Davide Patania del Retronouveau di Messina è ironicamente pragmatico: «Molto dipenderà da quanti soldi arriveranno ai club dal Recovery. Ci potrebbe essere un boom economico che interesserà anche il nostro settore. Se invece rimarrà tutto precario, bisognerà rimboccarsi le maniche e ripartire dandoci una mano. Artisti, booking, management e venue faranno un picnic a Ground Zero e ognuno porta qualcosa». Anche Mass Guidone, storico organizzatore nella zona di Napoli, vede positivo: «Sono un ottimista quindi dico che secondo me ci sarà un’esplosione di eventi e una partecipazione da parte del pubblico senza eguali. Non voglio immaginarmi di vivere in un mondo apatico completamente disinteressato alla musica e alle arti». Sasà Costantino lavora presso la Cooperativa Folias che gestisce il centro di Monterotondo, in provincia di Roma Il Cantiere: «Tutte le norme al momento non lasciano spazio a sogni o interpretazioni. Dal nostro punto di vista appena si potrà dobbiamo organizzare più live possibili sostenendo la scena dei più precari tra i musicisti ma anche tra i tecnici del suono. Sviluppare iniziative che riattivino l’economia culturale partendo anche da piccoli eventi. Qui oltre alla paga giornaliera la gente senza nulla da fare sta impazzendo. Individuo questa fase come un grande serbatoio di rabbia ma anche come benzina messa in cascina. Ci sarà una esplosione di energia appena sarà possibile, l’indole dell’essere umano è fatta di sogni da esprimere».

INCERTEZZA
Franca Milia lavora per l’Associazione Casa Natale Antonio Gramsci di Ales (Oristano) ed è protagonista nell’organizzazione di molti eventi in Sardegna: «Non essendoci ancora alcuna certezza, la programmazione degli eventi procede a rilento. L’impossibilità di programmare ora, tra l’altro, si ripercuoterà inevitabilmente sui costi delle manifestazioni, visto che i trasporti sono una voce che per noi sardi incide in maniera importante e che può essere abbattuta solamente prenotando i voli con largo anticipo. Per chiedere alla Regione di farsi carico del problema si è recentemente costituito il Coordinamento Unitario Spettacolo Sardegna che raccoglie circa 90 tra associazioni e imprese che si occupano di spettacolo dal vivo (teatro, musica e danza). La realtà sarda dei locali pre-epidemia era già molto carente per cui crediamo che saranno pochi quelli che potranno riprendere le attività ma non siamo in grado di quantificare. La situazione della nostra associazione è composta da volontari/e (anche se per me preferisco usare il termine “militante”) che non operano a scopo di lucro. Siamo comunque pronti a riprendere le attività ordinarie e lo faremo non appena la normativa lo consentirà, per citare Gramsci, con l’ottimismo della volontà».

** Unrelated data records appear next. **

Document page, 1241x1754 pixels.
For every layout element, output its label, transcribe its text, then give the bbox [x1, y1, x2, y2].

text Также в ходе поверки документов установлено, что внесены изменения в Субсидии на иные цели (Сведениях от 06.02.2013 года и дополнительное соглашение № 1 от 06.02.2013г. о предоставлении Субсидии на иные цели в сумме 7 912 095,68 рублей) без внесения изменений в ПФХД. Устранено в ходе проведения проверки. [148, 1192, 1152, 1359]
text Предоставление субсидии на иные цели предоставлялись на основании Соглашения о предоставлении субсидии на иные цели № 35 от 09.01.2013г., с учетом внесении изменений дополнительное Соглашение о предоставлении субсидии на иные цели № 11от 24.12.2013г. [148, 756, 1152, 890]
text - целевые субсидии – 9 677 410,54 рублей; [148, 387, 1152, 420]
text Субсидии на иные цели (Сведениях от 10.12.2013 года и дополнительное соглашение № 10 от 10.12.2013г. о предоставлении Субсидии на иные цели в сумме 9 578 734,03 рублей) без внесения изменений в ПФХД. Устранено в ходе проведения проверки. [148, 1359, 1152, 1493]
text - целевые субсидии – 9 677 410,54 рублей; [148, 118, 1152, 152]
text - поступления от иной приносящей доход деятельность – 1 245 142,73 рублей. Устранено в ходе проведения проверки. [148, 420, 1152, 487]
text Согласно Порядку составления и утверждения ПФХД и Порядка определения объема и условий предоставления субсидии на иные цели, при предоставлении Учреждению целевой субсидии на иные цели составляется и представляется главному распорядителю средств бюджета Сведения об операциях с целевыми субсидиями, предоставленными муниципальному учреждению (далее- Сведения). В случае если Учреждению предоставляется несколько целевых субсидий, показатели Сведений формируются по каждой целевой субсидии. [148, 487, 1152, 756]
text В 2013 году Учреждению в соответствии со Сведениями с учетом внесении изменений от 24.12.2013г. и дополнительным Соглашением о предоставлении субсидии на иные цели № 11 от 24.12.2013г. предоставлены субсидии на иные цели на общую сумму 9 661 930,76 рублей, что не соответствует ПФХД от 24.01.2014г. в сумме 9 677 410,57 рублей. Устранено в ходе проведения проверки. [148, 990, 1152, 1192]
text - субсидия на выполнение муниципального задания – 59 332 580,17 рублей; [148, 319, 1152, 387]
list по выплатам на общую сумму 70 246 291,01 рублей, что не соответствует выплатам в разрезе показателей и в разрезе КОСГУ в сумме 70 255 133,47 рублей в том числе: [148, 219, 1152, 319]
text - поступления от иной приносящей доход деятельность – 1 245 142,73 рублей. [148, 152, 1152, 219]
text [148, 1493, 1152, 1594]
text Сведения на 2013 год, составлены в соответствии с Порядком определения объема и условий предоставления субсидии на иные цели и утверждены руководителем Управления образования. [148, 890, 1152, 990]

Le considerazioni degli interpellati erano più articolate e approfondite ma il succo del discorso è stato sintetizzato e sostanzialmente lascia percepire un’ovvia e realistica incertezza che pervade l’intera società ma che in questo ambito ha il rancido sapore del totale abbandono da parte delle istituzioni che nemmeno si sono premurate di promettere qualcosa o prospettare soluzioni. Semplicemente non si sono espresse, ignorando il problema. La tabula rasa incombente (e ormai effettiva) potrà essere un trampolino di lancio ma allo stesso tempo una pietra tombale di un’epoca.